** Saved data entries **
· · ·

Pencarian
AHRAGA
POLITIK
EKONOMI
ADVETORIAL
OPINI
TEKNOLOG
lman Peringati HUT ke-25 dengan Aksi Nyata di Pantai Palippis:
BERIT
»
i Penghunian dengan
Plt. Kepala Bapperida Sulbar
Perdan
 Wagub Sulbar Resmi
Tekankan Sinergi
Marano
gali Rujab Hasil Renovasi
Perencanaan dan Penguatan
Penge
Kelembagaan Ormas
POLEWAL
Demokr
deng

· · ·

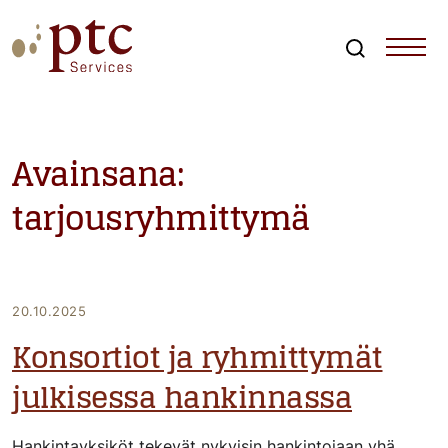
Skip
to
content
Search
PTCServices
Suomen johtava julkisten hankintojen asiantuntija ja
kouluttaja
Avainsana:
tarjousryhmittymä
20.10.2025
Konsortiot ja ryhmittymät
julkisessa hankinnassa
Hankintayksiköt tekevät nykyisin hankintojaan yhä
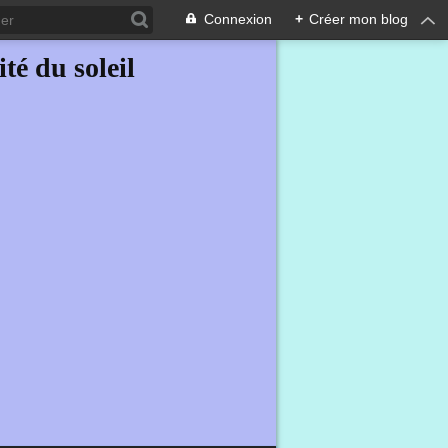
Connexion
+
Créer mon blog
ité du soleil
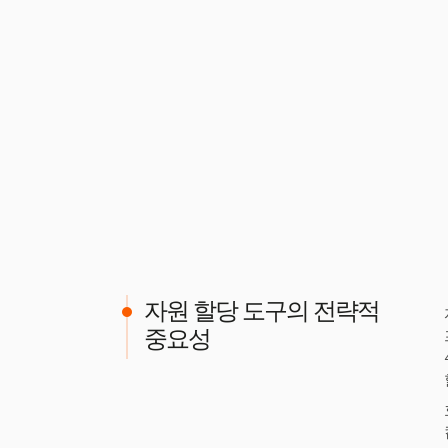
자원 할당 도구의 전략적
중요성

· · ·

** Task to carry out **
If a line in the data above holds the string "dengan", report that line.

** Task result **
lman Peringati HUT ke-25 dengan Aksi Nyata di Pantai Palippis:
i Penghunian dengan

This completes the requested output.